Es que, como expresa en su poema a la Quinta Internacional, Maiakovski buscaba, tras la revolución social, la del espíritu: un nuevo orden de vida, un nuevo arte. En ese texto, que le tomó años de trabajo, planteaba consecuentemente la importancia de eliminar de la literatura la efusión sentimentaloide y la belleza. Retomaba así algunas de las propuestas de los primeros manifiestos, que a su vez replicaban muchos de los lineamientos del movimiento vanguardista iniciado en 1909 por F. T. Marinetti (a quien Maiakovski detestaba): el entusiasmo por la máquina, el impulso vitalista, esperanzado, el desprecio por la tradición y la exaltación de lo nuevo y de la juventud, de una violencia alegre y renovadora. En los poemas reunidos en este libro, entre los que se encuentran el extenso y descomunal «De esto» y el frágil y magnífico «Lo inconcluso», se puede percibir el carácter rupturista de Maiakovski (que se despacha contra Pushkin y se burla de Tolstoi), pero también la continuidad de muchos de los elementos centrales de la luminosa tradición del simbolismo ruso y del romanticismo.

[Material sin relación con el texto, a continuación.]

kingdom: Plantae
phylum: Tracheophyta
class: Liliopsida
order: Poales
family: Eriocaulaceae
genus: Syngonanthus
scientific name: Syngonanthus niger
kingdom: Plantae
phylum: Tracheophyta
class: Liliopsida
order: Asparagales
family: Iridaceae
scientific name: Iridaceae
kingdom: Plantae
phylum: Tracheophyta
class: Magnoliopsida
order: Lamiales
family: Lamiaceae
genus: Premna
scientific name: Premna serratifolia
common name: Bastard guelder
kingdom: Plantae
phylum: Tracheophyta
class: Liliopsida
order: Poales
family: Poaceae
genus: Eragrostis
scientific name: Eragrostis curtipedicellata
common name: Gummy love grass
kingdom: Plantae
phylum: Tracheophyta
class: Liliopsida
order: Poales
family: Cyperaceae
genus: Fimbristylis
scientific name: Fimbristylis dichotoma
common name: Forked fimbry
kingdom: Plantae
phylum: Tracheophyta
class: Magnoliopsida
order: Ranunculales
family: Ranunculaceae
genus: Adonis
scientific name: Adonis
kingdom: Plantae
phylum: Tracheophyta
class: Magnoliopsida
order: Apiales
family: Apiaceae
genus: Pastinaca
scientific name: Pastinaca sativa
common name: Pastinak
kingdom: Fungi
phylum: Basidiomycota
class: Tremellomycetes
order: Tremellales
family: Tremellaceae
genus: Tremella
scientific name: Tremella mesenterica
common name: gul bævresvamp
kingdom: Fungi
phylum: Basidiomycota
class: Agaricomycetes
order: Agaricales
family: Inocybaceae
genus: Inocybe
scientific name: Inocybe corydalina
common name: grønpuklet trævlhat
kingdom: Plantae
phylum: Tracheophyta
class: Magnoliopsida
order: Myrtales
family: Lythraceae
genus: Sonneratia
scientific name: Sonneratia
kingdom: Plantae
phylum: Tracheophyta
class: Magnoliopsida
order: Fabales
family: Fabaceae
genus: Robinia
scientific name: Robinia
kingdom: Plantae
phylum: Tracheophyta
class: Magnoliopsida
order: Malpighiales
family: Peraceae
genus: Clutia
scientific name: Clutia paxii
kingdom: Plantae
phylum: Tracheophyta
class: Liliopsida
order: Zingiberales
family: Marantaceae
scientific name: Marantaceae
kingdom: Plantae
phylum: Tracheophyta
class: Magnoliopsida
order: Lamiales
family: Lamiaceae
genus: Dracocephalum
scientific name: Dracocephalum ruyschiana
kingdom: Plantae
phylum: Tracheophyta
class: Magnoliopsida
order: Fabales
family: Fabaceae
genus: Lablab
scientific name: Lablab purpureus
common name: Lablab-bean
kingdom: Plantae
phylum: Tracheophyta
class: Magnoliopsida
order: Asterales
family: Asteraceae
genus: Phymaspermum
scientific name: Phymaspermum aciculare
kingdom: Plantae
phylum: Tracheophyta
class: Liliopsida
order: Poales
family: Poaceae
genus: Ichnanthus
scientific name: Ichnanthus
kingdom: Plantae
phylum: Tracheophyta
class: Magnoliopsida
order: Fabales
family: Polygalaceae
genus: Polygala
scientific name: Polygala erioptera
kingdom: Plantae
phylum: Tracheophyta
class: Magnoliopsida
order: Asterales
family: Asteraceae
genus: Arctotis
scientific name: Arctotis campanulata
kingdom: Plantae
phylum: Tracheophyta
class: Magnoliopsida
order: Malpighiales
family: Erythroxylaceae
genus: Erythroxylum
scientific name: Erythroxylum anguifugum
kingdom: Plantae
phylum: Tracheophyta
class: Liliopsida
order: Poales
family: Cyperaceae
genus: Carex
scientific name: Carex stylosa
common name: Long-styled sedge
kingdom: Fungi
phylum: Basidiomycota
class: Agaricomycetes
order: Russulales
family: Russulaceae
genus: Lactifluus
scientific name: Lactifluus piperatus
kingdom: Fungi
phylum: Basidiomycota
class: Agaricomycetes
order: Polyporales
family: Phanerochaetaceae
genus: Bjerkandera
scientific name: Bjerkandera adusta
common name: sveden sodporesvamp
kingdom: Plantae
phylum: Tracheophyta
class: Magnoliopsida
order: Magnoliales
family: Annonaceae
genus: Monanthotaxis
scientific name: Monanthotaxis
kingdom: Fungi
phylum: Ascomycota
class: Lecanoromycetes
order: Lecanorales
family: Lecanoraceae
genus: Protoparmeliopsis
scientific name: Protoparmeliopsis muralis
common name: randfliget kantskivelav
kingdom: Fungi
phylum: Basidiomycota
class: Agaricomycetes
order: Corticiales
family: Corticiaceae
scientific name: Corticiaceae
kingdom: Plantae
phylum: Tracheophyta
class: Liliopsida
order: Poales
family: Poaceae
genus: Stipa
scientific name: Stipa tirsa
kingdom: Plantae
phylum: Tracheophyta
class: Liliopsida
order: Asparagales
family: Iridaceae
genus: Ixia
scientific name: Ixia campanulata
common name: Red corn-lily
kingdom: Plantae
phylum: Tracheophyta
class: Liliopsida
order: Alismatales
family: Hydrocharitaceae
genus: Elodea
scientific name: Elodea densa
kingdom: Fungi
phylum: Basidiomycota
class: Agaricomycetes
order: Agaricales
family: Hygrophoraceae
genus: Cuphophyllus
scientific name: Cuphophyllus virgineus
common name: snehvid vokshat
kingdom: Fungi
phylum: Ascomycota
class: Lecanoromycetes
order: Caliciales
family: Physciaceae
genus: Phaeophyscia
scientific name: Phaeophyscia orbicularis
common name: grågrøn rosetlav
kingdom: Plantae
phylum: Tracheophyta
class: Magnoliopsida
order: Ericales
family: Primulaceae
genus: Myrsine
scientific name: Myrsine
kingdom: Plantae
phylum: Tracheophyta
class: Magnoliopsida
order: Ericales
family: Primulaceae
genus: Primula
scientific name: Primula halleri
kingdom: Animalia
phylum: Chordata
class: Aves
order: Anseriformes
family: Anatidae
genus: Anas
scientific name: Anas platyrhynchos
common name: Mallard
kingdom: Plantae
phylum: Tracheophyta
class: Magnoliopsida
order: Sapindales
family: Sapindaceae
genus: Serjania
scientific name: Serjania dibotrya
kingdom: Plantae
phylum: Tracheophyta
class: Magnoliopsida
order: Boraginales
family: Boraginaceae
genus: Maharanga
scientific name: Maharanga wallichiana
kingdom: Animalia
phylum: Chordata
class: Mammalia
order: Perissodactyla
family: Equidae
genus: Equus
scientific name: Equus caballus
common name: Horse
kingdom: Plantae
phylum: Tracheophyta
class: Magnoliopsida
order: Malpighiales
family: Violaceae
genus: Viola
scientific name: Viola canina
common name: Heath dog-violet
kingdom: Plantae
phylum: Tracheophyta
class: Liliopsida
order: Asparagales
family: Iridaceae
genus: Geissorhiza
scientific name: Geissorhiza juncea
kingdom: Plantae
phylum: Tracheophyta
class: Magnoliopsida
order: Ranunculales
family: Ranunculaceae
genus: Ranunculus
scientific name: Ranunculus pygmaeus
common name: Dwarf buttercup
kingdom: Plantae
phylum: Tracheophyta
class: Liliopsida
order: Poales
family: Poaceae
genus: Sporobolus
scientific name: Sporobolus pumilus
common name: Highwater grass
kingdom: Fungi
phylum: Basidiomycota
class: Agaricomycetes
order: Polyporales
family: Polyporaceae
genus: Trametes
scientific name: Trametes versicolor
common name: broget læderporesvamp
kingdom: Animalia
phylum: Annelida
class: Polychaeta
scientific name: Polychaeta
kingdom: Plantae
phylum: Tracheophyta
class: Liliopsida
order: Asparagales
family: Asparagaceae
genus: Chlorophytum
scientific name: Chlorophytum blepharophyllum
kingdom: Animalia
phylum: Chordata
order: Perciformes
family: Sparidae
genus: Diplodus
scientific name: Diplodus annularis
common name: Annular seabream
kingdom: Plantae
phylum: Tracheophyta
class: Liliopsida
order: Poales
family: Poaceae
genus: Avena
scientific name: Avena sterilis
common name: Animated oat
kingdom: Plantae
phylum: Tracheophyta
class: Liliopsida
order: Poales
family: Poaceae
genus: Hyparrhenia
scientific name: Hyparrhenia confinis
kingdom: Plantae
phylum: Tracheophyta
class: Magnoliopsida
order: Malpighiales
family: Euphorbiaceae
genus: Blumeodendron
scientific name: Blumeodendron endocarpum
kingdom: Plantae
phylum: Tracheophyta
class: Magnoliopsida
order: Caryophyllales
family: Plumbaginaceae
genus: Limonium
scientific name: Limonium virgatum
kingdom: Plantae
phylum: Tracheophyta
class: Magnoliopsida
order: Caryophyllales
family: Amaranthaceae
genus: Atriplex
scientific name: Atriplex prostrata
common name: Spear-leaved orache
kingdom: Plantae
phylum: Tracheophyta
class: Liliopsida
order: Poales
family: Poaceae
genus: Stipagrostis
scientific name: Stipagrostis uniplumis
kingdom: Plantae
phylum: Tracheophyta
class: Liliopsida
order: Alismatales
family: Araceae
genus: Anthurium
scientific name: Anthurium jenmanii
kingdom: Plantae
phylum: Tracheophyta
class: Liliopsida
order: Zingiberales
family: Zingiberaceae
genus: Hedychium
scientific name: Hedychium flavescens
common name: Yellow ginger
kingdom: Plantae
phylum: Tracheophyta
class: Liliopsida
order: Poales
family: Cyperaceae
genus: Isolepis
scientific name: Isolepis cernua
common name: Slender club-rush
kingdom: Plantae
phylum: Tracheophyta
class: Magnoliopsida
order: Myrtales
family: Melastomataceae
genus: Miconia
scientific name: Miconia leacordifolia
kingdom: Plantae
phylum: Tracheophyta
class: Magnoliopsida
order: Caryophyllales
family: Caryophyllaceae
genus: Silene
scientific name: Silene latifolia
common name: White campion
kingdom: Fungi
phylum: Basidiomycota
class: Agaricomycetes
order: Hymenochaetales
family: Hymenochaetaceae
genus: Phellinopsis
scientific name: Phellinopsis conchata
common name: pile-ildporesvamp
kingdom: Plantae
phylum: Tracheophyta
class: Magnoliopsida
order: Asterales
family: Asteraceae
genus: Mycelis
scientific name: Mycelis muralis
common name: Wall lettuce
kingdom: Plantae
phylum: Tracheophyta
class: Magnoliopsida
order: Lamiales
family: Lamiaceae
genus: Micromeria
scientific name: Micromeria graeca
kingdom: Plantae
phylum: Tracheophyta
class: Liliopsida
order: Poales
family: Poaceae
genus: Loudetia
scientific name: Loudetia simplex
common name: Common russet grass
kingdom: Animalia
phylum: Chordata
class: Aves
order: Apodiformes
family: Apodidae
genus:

Ese choque, tan profundamente moderno, se reafirma en su individualismo radical, que se cuela en su obra como un intruso. Si el comunismo cantaba a las multitudes obreras en las plazas, en el campo, en las fábricas, el poeta luchaba, al mismo tiempo, por encarnar un ideal que se le rebelaba. Su obsesión por hacer cantos para el pueblo y su reticencia a renunciar a su genio son los dos extremos siempre en tensión en su obra, que a él le gustaba declamar con voz clara y enérgica, vistiendo la blusa amarilla de los proletarios. Esa voluntad de crear un lenguaje nuevo, que rompiera con la herencia anquilosada, que le trajo innumerables problemas con el régimen, se ve en este volumen en el uso libérrimo del espacio de la página, en los impredecibles sustantivos compuestos, en la exaltación de un yo patético, en la delicada ironía con la que denuncia la doble moral imperante: «Dicen, — / ¡que mis temas son muy p-e-r-s-o-n-a-les! / Entre nous… / para que el censor / no se encorajine — / les contaré — / hay rumores / de que vieron paseando / hasta a dos / miembros enamorados / del Comité Central Ejecutivo».

Así, entre el poeta al servicio de la revolución, escritor de panfletos y poemas épicos, y el lírico, hay una auténtica lucha de contrarios: porque, si el futurismo busca «el lenguaje exacto / y desnudo», la poesía persiste y, más allá de los preceptos (autoasumidos o impuestos), la verdad, cuando es suficientemente fuerte (y no lo será siempre) irrumpe en la vida, la interrumpe, bajo la forma de la melancolía o del sueño, de la tristeza o del amor, porque amar, ese quiebre, significa «entrar corriendo / al fondo del patio / y seguir la noche entera / hachando leña / con un hacha reluciente / como jugueteando / con la propia / fuerza».